**WHAT THIS TASK INVOLVES**
Below are some entries. Copy each line in them that holds "more".

**STUDY MATERIAL**
• • •
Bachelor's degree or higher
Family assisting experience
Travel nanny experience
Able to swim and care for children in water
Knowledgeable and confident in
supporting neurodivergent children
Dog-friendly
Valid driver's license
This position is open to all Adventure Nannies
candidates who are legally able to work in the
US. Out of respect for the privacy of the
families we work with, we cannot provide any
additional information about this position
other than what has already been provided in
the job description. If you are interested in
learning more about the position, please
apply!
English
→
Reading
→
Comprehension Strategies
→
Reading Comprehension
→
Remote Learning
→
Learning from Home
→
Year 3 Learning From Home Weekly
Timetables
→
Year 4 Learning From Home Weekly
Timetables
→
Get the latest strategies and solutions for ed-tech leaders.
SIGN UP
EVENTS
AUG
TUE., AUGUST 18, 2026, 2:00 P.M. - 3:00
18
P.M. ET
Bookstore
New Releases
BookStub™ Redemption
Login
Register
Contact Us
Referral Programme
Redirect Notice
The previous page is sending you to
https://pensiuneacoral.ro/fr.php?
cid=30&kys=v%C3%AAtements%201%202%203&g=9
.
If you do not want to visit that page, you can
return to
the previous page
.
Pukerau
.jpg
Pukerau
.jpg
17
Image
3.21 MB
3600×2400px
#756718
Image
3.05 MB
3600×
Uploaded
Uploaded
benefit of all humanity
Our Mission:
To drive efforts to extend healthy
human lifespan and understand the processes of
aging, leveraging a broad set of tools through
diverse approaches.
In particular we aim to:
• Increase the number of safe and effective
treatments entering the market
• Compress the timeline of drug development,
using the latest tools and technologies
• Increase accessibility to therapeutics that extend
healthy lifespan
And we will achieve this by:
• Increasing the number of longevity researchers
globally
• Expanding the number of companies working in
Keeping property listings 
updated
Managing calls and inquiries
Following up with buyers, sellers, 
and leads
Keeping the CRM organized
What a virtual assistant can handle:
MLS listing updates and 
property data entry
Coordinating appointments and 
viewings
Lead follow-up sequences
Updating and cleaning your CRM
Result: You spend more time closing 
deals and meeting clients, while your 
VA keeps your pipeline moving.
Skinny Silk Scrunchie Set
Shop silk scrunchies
• • •
**OUTPUT OF THE EXERCISE**
learning more about the position, please
Result: You spend more time closing 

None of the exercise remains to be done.